### Written tasks
1. From the diverter article below, what is the exact wording of the passage from "November 2012" to "post-stimulation production performance."?
2. Answer these from the diverter article below:
(a) Which two companies are the authors affiliated with?
(b) What kind of reservoirs does most current gas production in Saudi Arabia come from?
(c) What can filter cake on the etched fracture wall cause?

### Document extract

╭──

November 2012
Special Focus

Fiber-laden diverter system improves stimulation economics, enhances well performance

Use of a new diverter in Saudi Arabia has greatly impacted engineering practices and enabled treatment volumes optimization. The system lowers total diverter and acid usage per net pay, achieving consistent post-stimulation production performance.


JAIRO LEAL, ATAUR R. MALIK, SIMEON BOLARINWA, and FADEL AL-GHURAIRI, Saudi Aramco; TOMISLAV BUKOVAC, BRIAN SINOSIC and M. NIHAT GURMEN, Schlumberger

 

 

While advanced stimulation techniques are not new in Saudi Arabia, where most current gas production comes from carbonate reservoirs in the eastern part of the country, a novel fiber-laden self-diverting acid system is increasing well productivity almost threefold in some wells. The fluid achieves a balance between induced temporary fracture damage and conductivity.

Acid fracturing treatment performance is largely determined by the achieved effective etched fracture length. Evolution of fracture length during such treatments leads the acid leakoff rate to increase progressively up to a point when the fracture stops extending. Therefore, zonal coverage and fluid loss control in naturally fractured carbonate reservoirs with high permeability contrast are the key challenges during acid fracture treatment.

Nonreactive and reactive polymer-based fracturing fluids and diverters were historically accepted as systems that could efficiently control fluid leakoff. However, the performance of such fluids relies on wall-building fluid loss additives (such as polymers). Filter cake on the etched fracture wall can cause skin. While non-degradable particulate fluid loss additives can be a good leakoff-control tool, the particulates could permanently shut off natural fractures and stop their production contributions.

╰──

### Recorded data
╭──

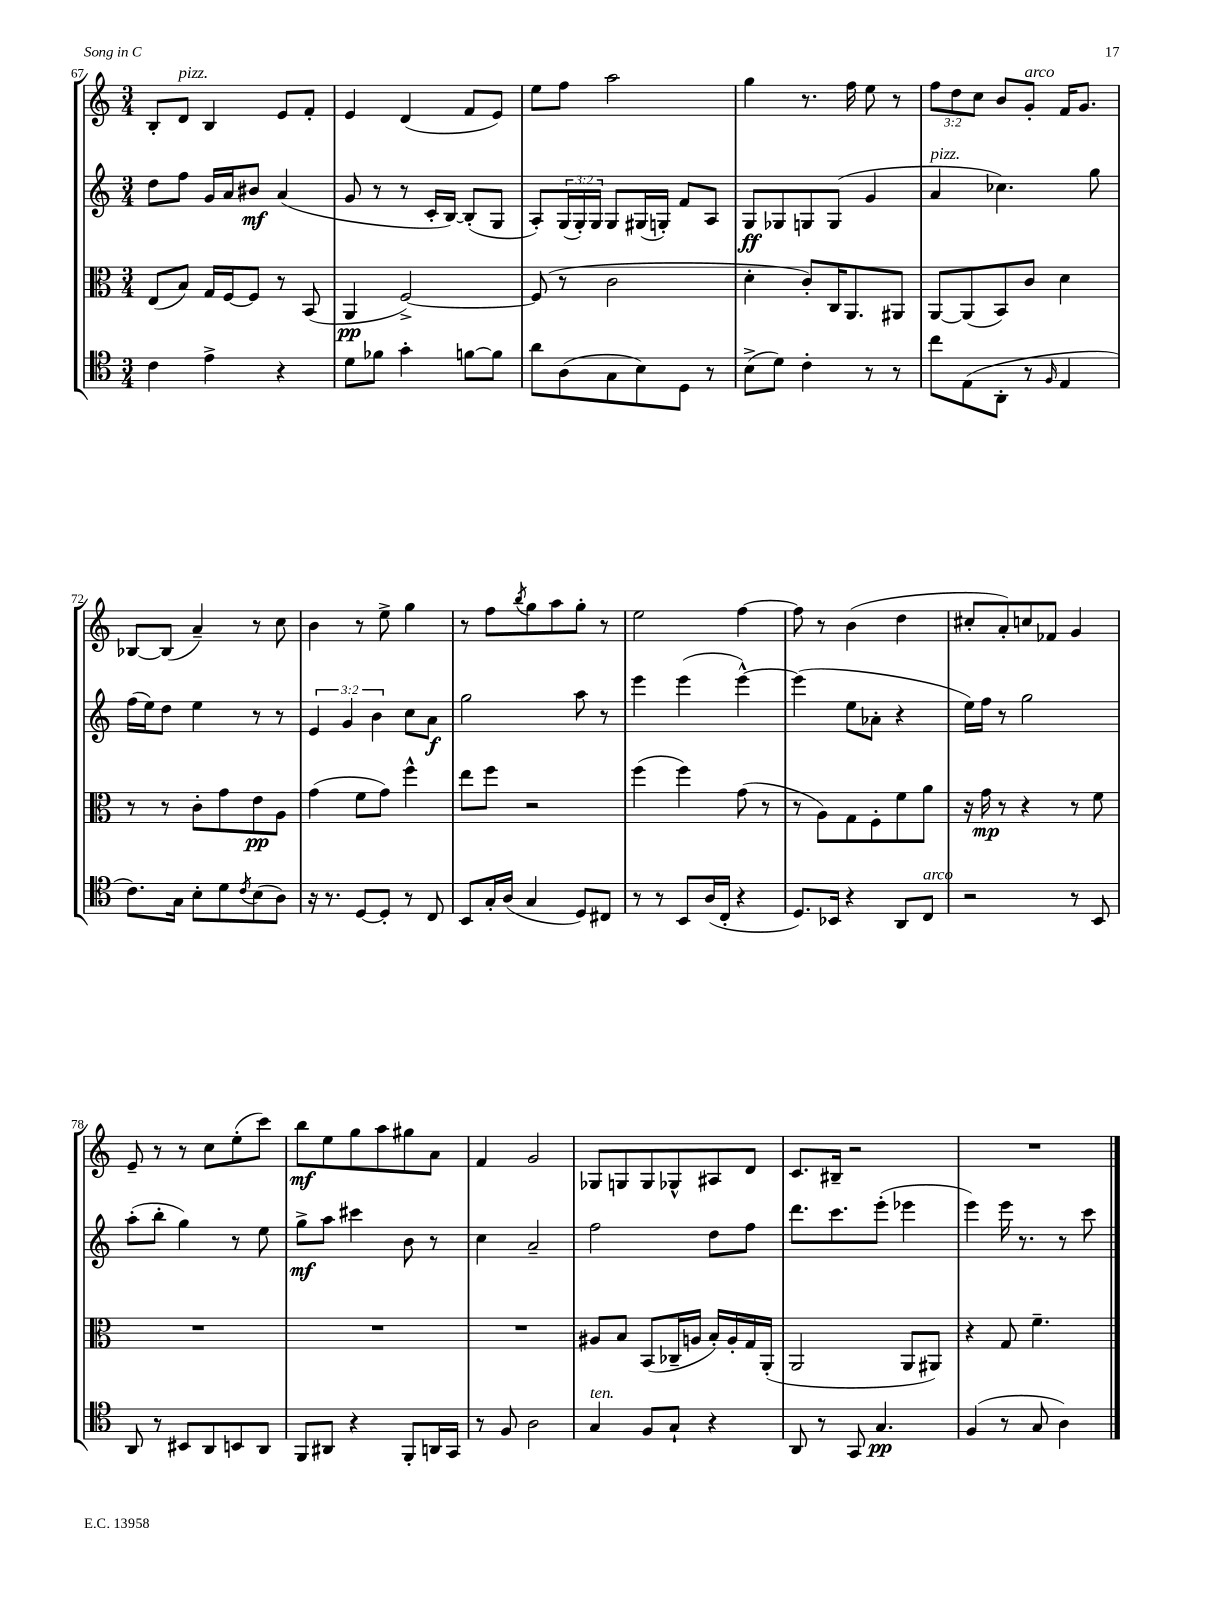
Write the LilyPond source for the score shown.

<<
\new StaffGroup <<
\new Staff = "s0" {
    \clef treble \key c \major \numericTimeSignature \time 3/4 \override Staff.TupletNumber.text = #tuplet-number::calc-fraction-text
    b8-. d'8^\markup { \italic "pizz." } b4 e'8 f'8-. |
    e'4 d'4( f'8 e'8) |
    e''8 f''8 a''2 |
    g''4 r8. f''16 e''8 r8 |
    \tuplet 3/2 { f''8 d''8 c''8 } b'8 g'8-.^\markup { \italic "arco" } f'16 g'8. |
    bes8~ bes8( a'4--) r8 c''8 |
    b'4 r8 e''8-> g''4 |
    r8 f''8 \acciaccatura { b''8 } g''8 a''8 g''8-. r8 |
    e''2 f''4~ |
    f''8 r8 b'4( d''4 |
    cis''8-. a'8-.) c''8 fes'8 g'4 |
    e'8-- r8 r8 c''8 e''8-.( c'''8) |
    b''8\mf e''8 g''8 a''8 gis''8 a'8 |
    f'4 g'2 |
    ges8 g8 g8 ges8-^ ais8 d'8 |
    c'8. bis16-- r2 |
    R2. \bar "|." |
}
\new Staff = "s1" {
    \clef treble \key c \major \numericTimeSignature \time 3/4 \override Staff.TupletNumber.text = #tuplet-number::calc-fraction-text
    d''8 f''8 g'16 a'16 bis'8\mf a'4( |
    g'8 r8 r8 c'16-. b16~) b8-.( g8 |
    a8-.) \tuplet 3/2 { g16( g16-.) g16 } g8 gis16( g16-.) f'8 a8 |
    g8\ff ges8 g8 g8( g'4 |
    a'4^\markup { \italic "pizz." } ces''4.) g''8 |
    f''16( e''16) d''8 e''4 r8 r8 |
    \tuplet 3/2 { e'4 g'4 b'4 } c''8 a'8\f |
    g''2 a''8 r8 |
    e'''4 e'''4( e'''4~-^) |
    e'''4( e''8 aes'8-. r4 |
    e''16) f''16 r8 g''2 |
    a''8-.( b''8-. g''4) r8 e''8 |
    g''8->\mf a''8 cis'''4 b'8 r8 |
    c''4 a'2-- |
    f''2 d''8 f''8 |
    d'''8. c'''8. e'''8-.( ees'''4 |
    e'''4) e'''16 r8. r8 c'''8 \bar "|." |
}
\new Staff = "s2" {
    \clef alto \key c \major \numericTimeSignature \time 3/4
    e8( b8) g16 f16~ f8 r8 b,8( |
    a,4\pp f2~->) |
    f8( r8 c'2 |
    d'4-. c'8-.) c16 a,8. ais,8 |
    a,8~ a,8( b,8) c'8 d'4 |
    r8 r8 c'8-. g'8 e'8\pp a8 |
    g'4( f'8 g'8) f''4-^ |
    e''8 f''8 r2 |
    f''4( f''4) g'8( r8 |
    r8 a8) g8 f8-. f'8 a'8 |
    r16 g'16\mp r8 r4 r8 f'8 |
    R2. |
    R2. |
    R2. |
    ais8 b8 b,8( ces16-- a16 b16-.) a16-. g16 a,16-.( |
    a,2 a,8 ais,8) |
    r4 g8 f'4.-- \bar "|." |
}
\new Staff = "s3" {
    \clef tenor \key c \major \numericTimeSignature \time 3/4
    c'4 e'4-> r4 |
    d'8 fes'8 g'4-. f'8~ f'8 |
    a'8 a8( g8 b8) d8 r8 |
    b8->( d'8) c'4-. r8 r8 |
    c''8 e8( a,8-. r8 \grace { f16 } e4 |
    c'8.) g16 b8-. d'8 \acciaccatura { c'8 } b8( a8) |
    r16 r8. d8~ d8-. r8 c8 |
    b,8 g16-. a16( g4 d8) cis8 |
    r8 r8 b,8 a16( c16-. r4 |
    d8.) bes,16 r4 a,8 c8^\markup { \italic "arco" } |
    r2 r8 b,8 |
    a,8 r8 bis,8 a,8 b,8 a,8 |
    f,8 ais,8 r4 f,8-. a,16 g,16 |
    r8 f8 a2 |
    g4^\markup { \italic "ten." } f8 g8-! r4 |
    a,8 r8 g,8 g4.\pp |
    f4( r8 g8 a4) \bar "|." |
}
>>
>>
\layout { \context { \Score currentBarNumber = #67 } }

╰──

### Responses in order
1.
November 2012
Special Focus

Fiber-laden diverter system improves stimulation economics, enhances well performance

Use of a new diverter in Saudi Arabia has greatly impacted engineering practices and enabled treatment volumes optimization. The system lowers total diverter and acid usage per net pay, achieving consistent post-stimulation production performance.

2.
(a) Saudi Aramco and Schlumberger
(b) Carbonate reservoirs in the eastern part of the country
(c) Skin